**EXERCISE:** In your copy, leave out the pictures; write out all the data exactly.

[Records from a dataset]
________________________________________

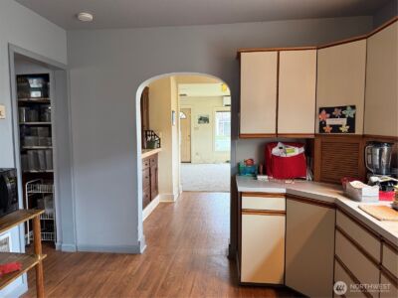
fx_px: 276
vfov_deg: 56.8
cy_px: 149
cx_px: 199
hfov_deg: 71.6
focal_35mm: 24
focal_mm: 6.76
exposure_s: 1/60
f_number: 1.78
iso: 320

________________________________________

**EXPECTED ANSWER:**
fx_px: 276
vfov_deg: 56.8
cy_px: 149
cx_px: 199
hfov_deg: 71.6
focal_35mm: 24
focal_mm: 6.76
exposure_s: 1/60
f_number: 1.78
iso: 320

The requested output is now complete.